César Franck is one of those composers 
                  whose music you either adore or detest. One reason perhaps is 
                  that he wore his Roman Catholicism on his sleeve; at any rate, 
                  as a fellow-papist I belong firmly in the first camp. The Six 
                  Pieces (1862), Three Pieces (1878) and the Three 
                  Chorals (1890) constitute César Franck’s greatest 
                  and most abiding organ works. I have heard most of them many 
                  times (and indeed played some myself more than once), but always 
                  as isolated pieces. Of course, one has long known that Franck 
                  was the single most influential organ composer of the 19th century; 
                  but to hear these pieces played as a continuous whole has proved 
                  a revelation. It can truthfully be said that every facet of 
                  the organ music of his successors – from Widor through to Vierne, 
                  Tournemire, Dupré, Messiaen and a host of others – can 
                  trace its roots to this music. 
                
                Early on in his career Franck became acquainted 
                  with the organs which Aristide Cavaillé-Coll was building, 
                  which were to exert a profound influence on Franck’s style of 
                  composition. His designs rejected the baroque model in favour 
                  of a more expressive and ‘romantic’ instrument, of which a new, 
                  highly sensitive swell mechanism, his deployment of the voix 
                  celestes and voix humaine stops and a distinctive 
                  character he imparted to swell reeds were the most significant 
                  features. They also came much nearer to the warmth and richness 
                  of diapason tone to which English ears are accustomed. In 1858 
                  Franck became organist at Saint-Clotilde in Paris (a post he 
                  retained until the last year of his life) and it was there that 
                  in 1859 Cavaillé-Coll installed one of his most celebrated 
                  instruments.
                
                For this collection Jean-Pierre Lecaudey has 
                  turned to another of Cavaillé-Coll’s instruments – that 
                  in the Abbey Church of Rouen, a four-manual organ built in 1890 
                  and apparently unaltered to this today. It is a very different 
                  instrument from those used in his other two recitals reviewed 
                  elsewhere. Once again Lecaudey shows that he is one of today’s 
                  most brilliant organists, a master of the music of many periods 
                  and possessed of a formidable technique. His programme-note 
                  also reveals the profound veneration in which he holds Franck. 

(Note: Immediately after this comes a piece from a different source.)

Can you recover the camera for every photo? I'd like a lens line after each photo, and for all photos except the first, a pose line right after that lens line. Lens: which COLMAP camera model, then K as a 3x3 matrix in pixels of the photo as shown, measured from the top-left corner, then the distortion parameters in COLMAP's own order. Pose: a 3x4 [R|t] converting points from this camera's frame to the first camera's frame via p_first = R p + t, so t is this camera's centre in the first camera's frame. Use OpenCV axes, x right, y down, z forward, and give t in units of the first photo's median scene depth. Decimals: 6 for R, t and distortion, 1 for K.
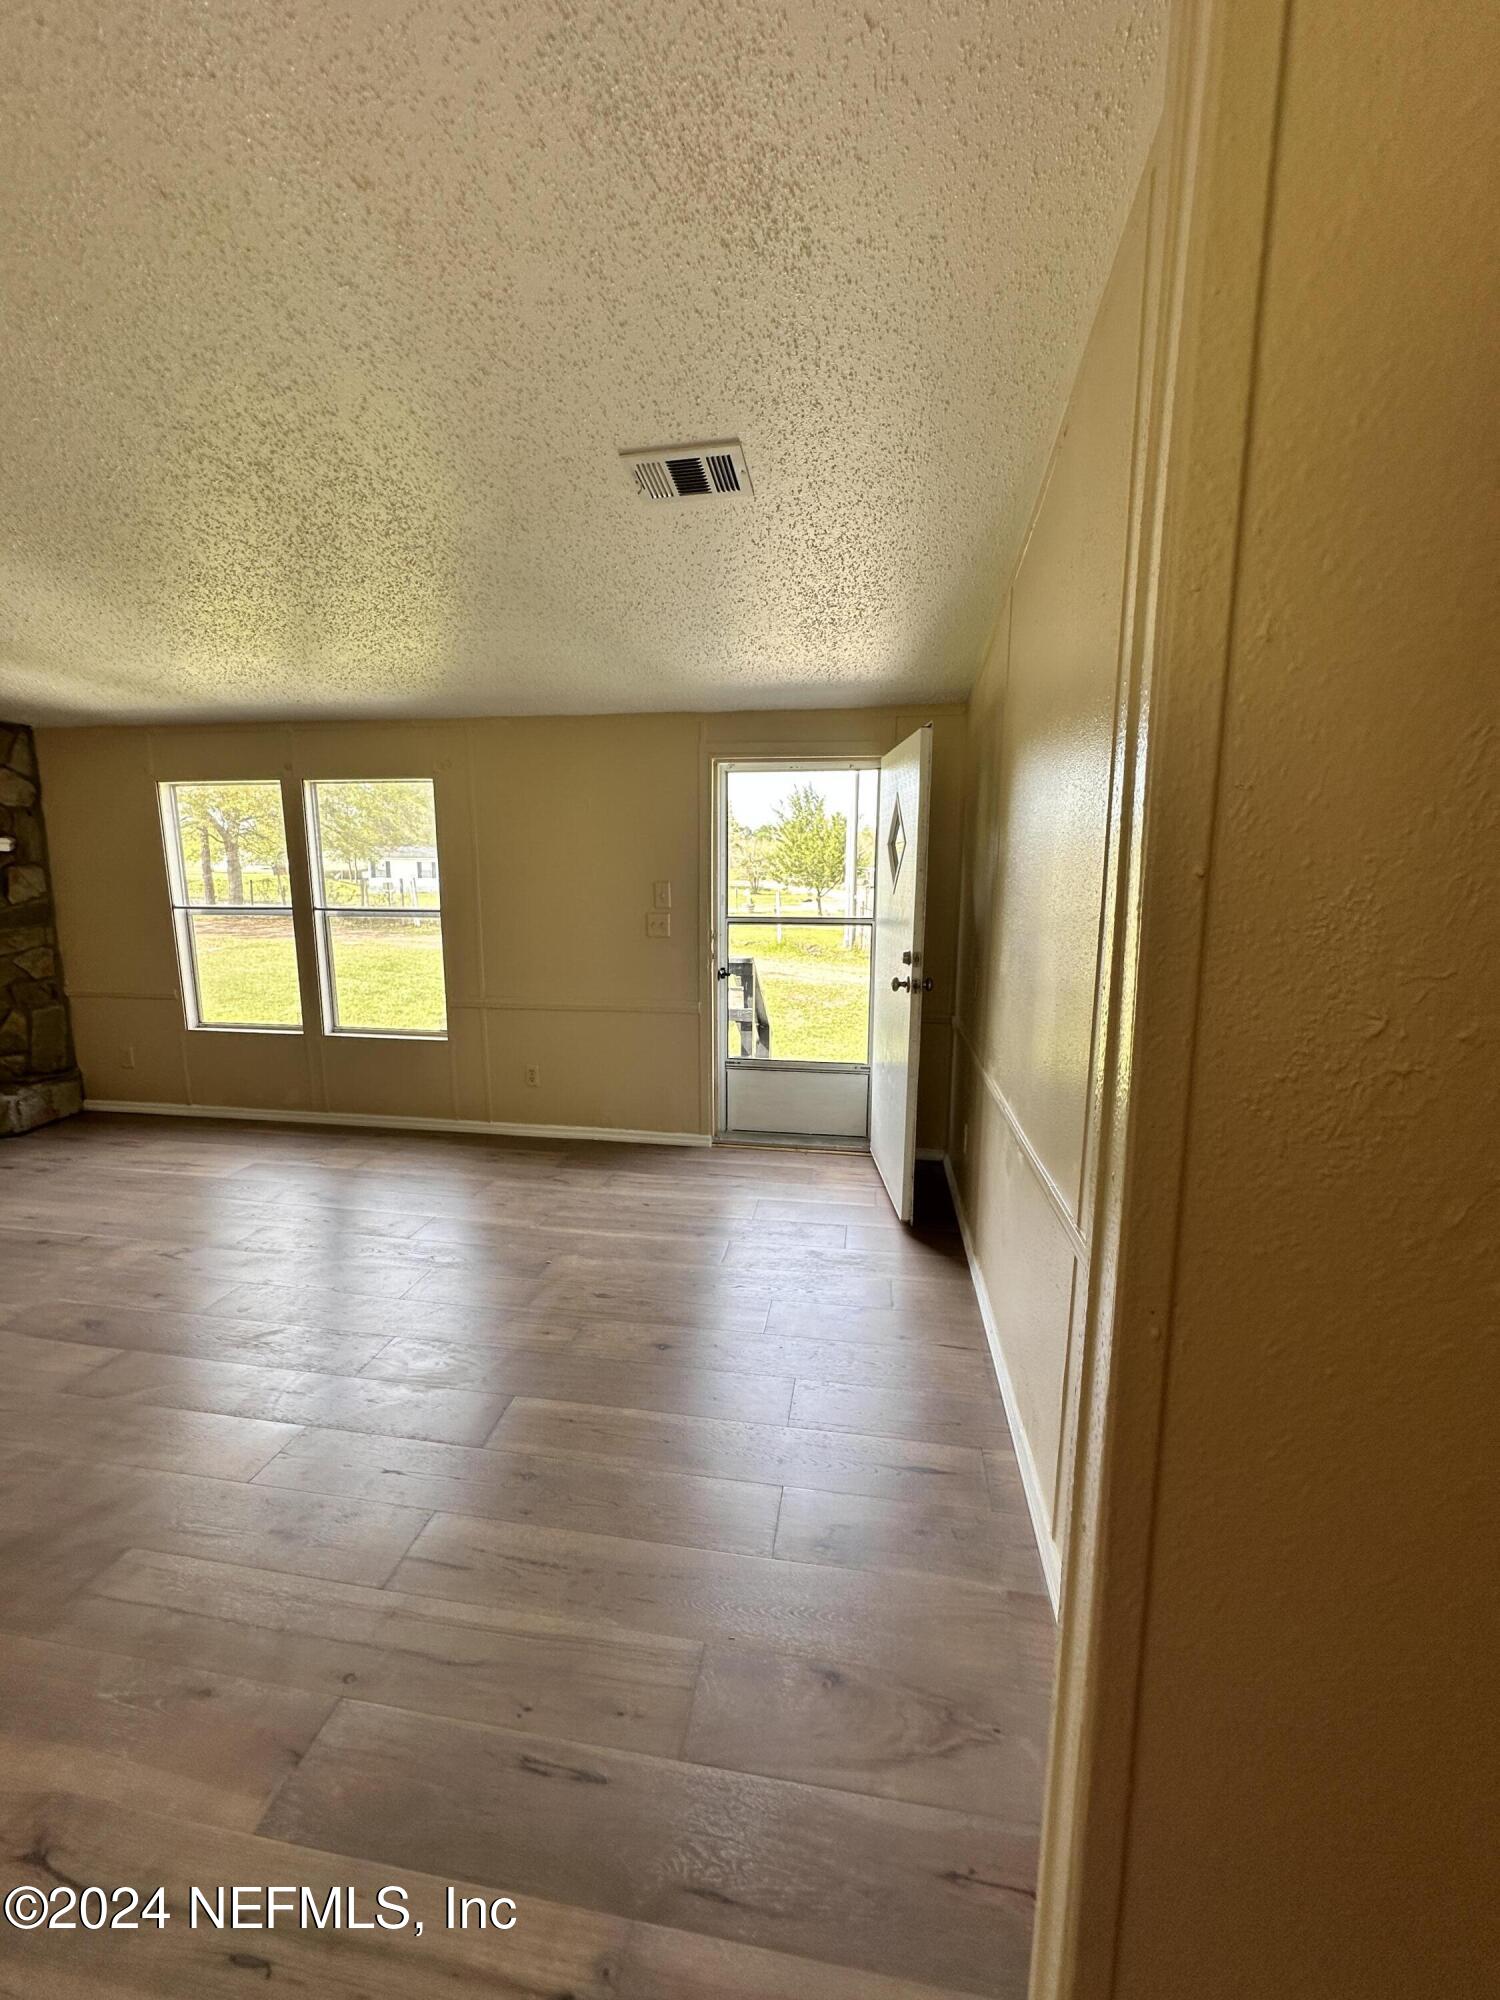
lens RADIAL K [[800.6, 0, 747.6], [0, 800.6, 1002.3], [0, 0, 1]] dist [-0.005159, 0.001505]
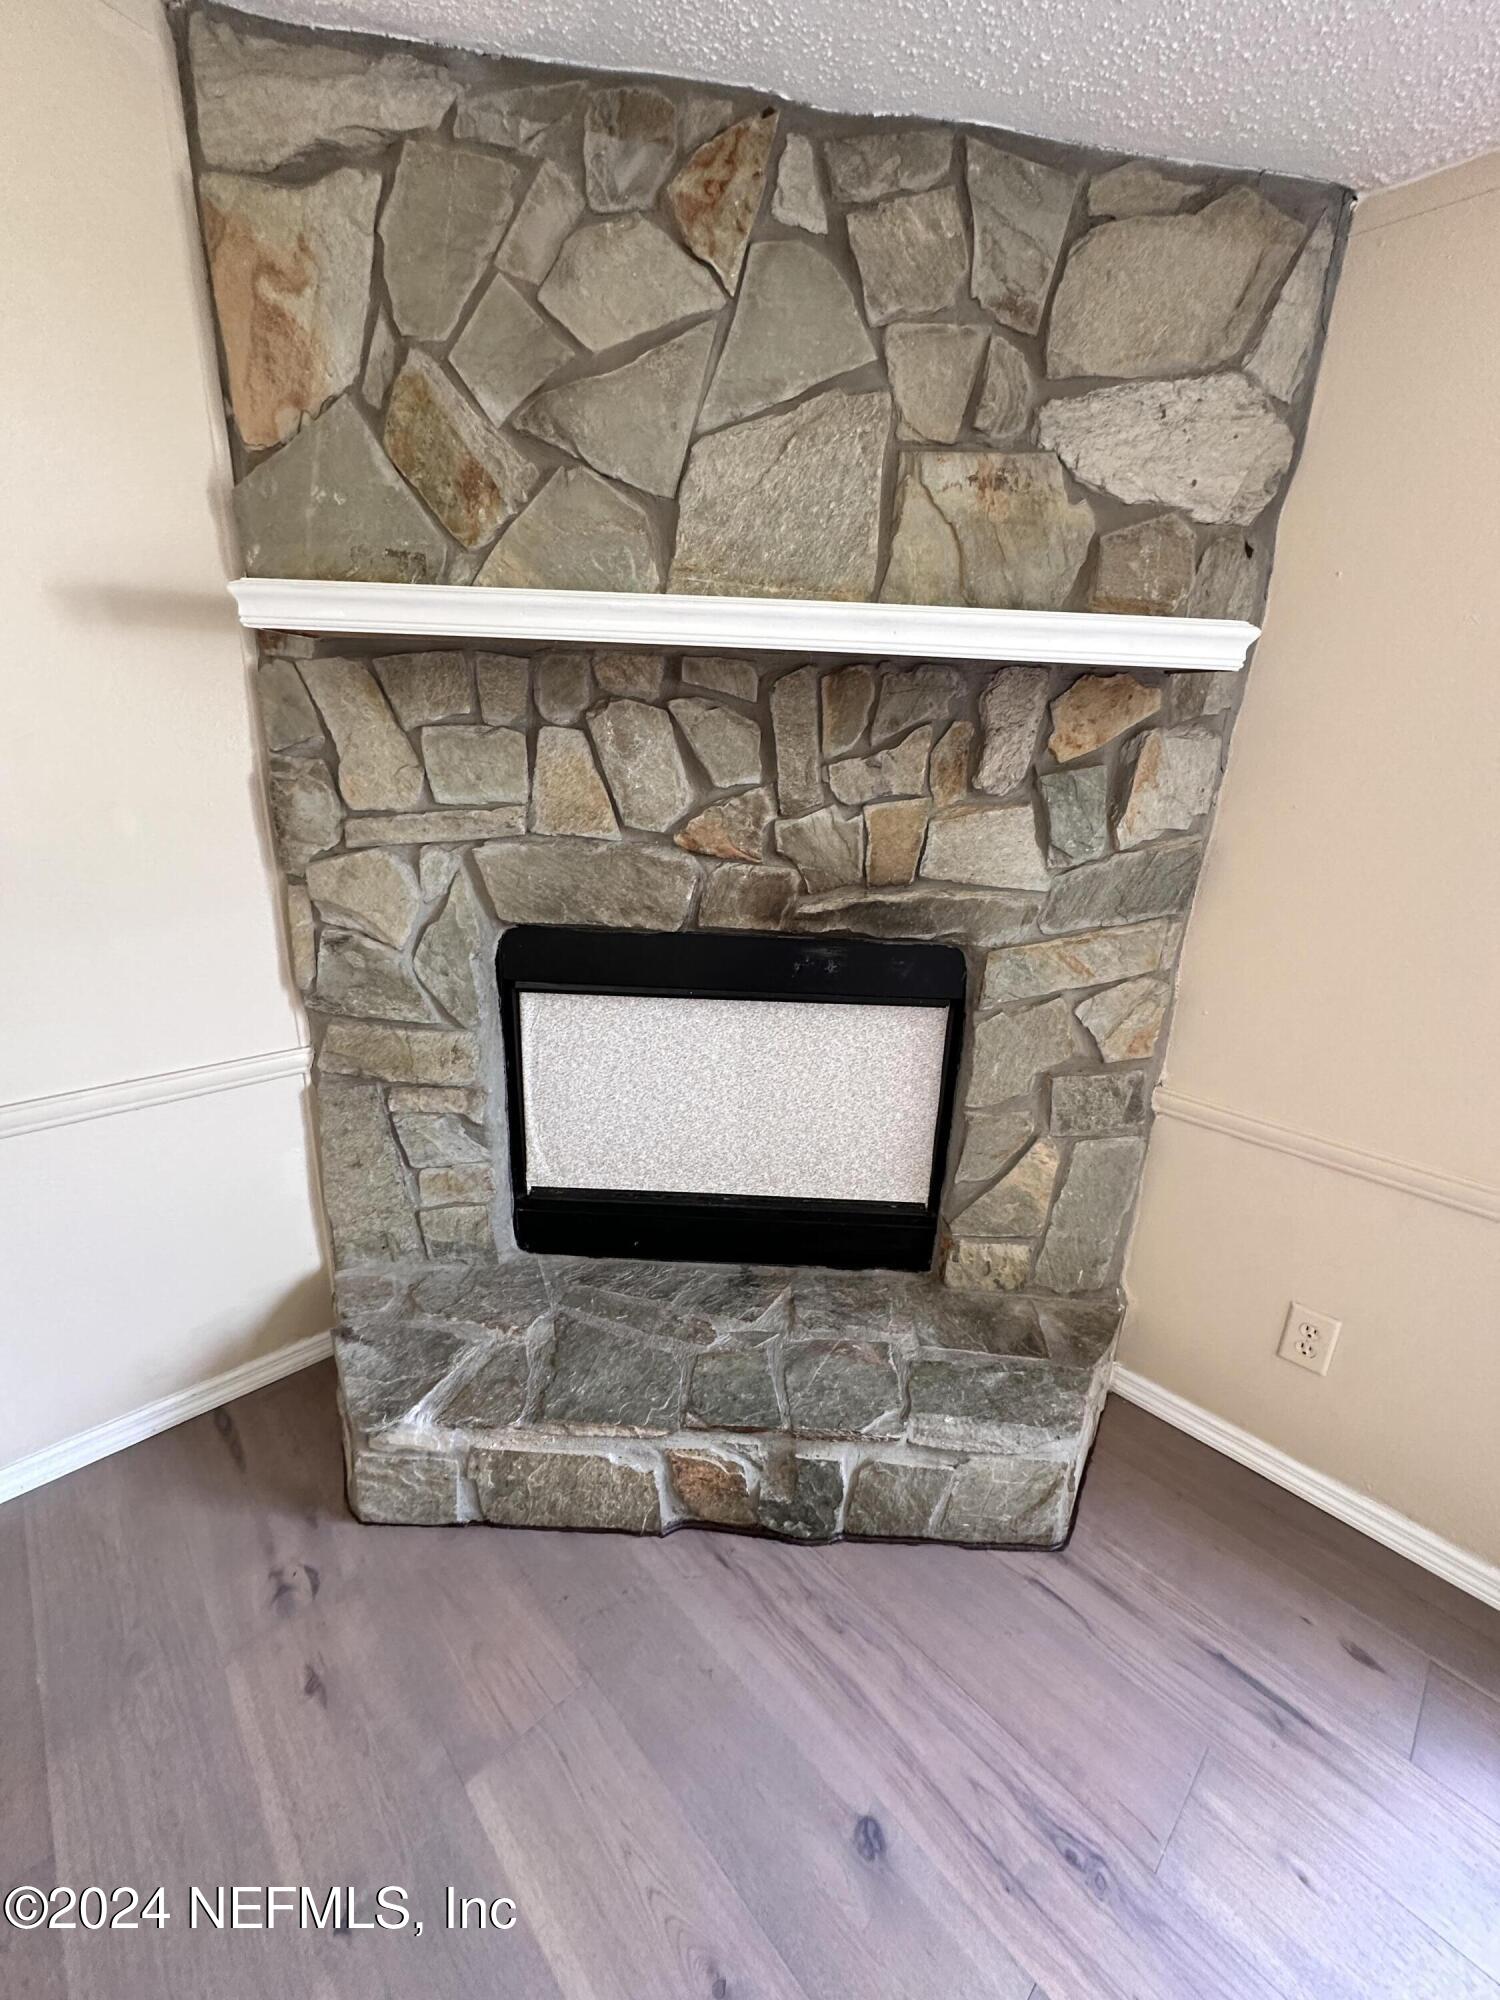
lens RADIAL K [[800.6, 0, 747.6], [0, 800.6, 1002.3], [0, 0, 1]] dist [-0.005159, 0.001505]
pose [[0.792298, 0.204220, -0.574941, -0.827097], [-0.128035, 0.976989, 0.170589, -0.095981], [0.596549, -0.061544, 0.800214, 0.629136]]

                  From the opening notes of the Fantasia in C and throughout 
                  he revels in the effects which the remarkably expressive swell-pedal 
                  permit and which are part and parcel of Franck’s organ-language.
                
                To be honest, the Fantasia in C is a 
                  mite dull, but the Grande Pièce Symphonique most 
                  certainly isn’t – a large-scale work of symphonic proportions 
                  lasting over 25 minutes, with many dramatic eruptions alternating 
                  with reflective, even devout interludes, and featuring the composer’s 
                  favourite ‘terracing’ of sound-layers. Structurally, it also 
                  displays Franck’s ability to merge disparate thematic elements 
                  into a satisfying whole and develop a towering climax (sample 
                  1).
                
                The three relatively ‘lighter’ pieces which 
                  follow reveal many felicitous touches (for instance, the cool 
                  Variation [sample 2] and the crisply-articulated 
                  and judiciously-registered Quasi Allegretto of the Pastorale 
                  [track 14]). The Final is a masterpiece: it is based 
                  entirely on a seemingly-innocuous five-note phrase which is 
                  subjected to an endlessly imaginative series of mutations. Typically 
                  ferocious French reeds dominate the movement (sample 3) 
                  in which Lecaudey again deploys the swell-pedal to particularly 
                  vivid effect and in which he does full justice to its overwhelming 
                  climax.
                
                Throughout the second disc Franck’s distinctive 
                  inspiration and Lecaudey’s faithful response are equally in 
                  evidence. If you are by now persuaded of these, then there’s 
                  no need to go into further detail: if not, it’s your loss, not 
                  mine! Suffice to say that the Three Chorals (completed 
                  in Franck’s dying months) conclude a thoroughly absorbing programme 
                  in magnificent style.
                
                As with all his discs Lecaudey writes his own 
                  programme-notes. These are highly informative – easily defying 
                  the handicap of incompetent translations. He is again well served 
                  by his producers – the sound is spacious yet immediate, bright 
                  and natural. I cannot recommend these discs too highly.